Creating metadata with Speech Search

One of Premiere Pro CS4's most impressive new features is its ability to look inside an audio file and recognize the text and the dialog and convert that into metadata that can then be searched in the Project panel so you can locate clips more easily. Now it sounds impossible and I am gotta to be honest with you, it is one of the more frustrating features. It does work better than you would think, but it is very buggy in that a lot of times you can't get it to work. When you select the file, in the Metadata panel, if it says Transcribe, then you're in good shape.

It will work for you. But there are a lot of file formats, such as a very popular AIF file format, you cannot do this on. You can see that Transcribe is blocked out. A lot of video file formats that I've worked with, you can't transcribe the audio in a video format. Also, a lot of times, even file formats in the exact files that you can transcribe, oftentimes, this will be grayed out, for whatever reason. I've actually got to record this tutorial 4-5 times, because sometimes it'll work and sometimes it won't and I'll practice it before I record it and I will work and then when I go to record the movie, this Transcribe button will be grayed out for whatever reason, the exact same files, the exact same projects.

So I have got my fingers crossed right now. I'm really grateful that, for whatever reason, it's choosing to work, right at this second. But you can transcribe the text by selecting the clip and pressing the Transcribe button, or you could go to the Clip menu by selecting the clip in the Project panel>Audio Options>Transcribe to Text. So I am going to go ahead and choose this option, and under the Speech Transcription Options, I'll go ahead and say OK. Now what's interesting is that this actually adds this to the Adobe Media Encoder.

So what we got to do is just go ahead and click the Start Queue button and it will take, with this clip, about 7 seconds. So it does take a little bit.
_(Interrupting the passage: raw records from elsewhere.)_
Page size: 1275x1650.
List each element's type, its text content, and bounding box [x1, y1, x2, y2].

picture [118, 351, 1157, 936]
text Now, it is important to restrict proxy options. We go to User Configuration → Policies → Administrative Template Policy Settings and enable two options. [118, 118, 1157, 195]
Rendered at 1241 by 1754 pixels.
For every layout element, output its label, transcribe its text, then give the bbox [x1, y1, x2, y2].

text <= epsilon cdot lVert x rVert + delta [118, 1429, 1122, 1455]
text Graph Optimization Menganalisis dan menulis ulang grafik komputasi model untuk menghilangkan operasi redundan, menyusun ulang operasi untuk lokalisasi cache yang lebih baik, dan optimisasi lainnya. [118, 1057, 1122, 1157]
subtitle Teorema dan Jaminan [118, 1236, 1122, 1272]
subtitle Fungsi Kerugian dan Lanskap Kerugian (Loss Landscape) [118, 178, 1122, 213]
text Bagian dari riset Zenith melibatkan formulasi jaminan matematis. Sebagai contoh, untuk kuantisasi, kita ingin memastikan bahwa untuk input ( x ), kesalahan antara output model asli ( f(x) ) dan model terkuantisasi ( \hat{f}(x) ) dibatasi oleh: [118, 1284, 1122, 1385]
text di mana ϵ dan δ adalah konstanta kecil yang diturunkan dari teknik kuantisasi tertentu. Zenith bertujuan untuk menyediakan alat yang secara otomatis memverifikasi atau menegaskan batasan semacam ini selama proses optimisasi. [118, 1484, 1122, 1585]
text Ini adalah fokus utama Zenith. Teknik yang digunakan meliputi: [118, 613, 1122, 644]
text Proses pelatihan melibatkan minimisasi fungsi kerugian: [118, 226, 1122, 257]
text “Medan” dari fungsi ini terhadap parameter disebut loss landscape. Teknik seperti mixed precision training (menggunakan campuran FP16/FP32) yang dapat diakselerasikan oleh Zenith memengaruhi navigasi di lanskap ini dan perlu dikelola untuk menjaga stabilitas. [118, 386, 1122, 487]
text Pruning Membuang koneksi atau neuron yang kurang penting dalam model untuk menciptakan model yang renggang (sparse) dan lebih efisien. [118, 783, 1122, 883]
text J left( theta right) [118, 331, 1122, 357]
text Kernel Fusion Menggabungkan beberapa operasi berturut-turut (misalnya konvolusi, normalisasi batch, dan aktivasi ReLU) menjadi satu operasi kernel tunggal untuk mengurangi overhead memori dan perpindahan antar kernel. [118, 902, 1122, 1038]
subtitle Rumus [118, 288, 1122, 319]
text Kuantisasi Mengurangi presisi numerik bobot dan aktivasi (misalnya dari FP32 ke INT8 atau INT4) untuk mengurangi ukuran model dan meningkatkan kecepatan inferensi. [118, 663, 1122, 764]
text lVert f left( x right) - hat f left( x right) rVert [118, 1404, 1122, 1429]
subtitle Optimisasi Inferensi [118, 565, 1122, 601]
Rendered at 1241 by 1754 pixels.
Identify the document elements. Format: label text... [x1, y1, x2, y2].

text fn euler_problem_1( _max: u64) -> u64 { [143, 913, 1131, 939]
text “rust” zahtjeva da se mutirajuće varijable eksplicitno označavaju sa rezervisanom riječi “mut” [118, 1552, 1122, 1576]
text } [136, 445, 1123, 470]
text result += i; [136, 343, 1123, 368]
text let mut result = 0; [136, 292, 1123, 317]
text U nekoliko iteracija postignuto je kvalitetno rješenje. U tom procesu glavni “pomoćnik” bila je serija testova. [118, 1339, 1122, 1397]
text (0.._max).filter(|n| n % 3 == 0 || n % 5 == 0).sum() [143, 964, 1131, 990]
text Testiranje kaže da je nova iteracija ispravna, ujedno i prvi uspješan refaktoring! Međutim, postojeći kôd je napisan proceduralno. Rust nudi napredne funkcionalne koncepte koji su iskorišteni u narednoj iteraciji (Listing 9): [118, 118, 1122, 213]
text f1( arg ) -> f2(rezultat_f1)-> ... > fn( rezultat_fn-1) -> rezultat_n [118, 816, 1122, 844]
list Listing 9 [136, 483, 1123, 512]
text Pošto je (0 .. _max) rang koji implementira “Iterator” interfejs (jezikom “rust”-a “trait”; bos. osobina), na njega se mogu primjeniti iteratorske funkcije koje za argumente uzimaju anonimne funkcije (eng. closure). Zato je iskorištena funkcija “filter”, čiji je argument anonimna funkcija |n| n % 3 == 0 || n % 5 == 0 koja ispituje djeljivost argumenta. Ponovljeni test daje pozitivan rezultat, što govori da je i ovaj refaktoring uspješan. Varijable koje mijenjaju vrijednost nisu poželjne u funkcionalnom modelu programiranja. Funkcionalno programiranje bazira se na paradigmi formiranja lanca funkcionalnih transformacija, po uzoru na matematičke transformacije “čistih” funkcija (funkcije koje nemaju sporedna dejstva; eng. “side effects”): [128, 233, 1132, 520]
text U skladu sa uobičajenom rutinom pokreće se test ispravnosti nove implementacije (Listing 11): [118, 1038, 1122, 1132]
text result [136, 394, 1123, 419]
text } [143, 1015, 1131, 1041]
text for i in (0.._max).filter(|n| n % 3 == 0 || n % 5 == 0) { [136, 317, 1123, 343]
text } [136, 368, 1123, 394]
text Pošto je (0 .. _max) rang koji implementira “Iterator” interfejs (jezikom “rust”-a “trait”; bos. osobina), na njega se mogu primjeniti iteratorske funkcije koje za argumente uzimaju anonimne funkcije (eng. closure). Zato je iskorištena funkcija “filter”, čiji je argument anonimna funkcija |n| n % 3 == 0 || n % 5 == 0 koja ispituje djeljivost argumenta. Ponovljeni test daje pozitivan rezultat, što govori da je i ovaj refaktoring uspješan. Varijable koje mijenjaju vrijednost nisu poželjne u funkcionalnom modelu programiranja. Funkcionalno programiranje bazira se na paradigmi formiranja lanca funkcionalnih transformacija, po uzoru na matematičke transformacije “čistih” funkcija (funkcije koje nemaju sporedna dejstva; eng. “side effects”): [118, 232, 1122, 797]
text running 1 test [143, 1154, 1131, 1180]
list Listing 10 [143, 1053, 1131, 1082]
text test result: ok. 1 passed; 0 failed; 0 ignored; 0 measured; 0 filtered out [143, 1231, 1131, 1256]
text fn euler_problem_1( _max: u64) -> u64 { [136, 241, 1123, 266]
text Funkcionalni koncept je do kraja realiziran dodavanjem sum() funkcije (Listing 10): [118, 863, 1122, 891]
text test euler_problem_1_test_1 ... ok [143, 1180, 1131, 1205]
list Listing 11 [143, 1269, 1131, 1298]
I mean, it actually takes more time to load the waveform into the Queue than it actually does to render it, but you give it a few seconds here and there we go. We go back here and then you could see here. There we go. It's transcribed. Now the clip actually says in your dream job movie that I mentioned in chapter 1 that we're going to use the assets of throughout this training series.

I actually had an opportunity to do some voiceover work and this is me saying this: "Your service sucks. "I'm paying you to do a job, so do it!" So I'm an angry customer that's complaining, or whatever. So it says, "Your service sucks. I'm paying you to do a job, so do it" and it translated it as Sox, as in, like, capital S-o-x as in the White Sox, the Red Sox. I am not really sure why that is. But what I can do is click in that word and just type in 'sucks' and so we can go in and we can double-click in these words and change what they have to say and what's really cool about this feature too is that when I click on a word, it gives me the exact time code, even to the sample rate level, the exact spot where that word is said and also the duration, how long that word lasts.

So not only is it good for metadata and searching for a particular word or phrase or whatever, but it's also really good to be able to see exactly where a word is said. So if you need to perform a precise edit, it already tells you exactly where to go to do that. I find that, from my experience, with very clear dialog, it gets about 60% of the job right and that's not the problem. The problem is that the feature, in and of itself, doesn't often work. So I give this feature probably 2 stars out of 10, because it doesn't often work and if it did work, I'd probably give it about 6-7 stars out of 10.

It's a really phenomenal idea though and hopefully we'll see this improve in future versions of Premiere.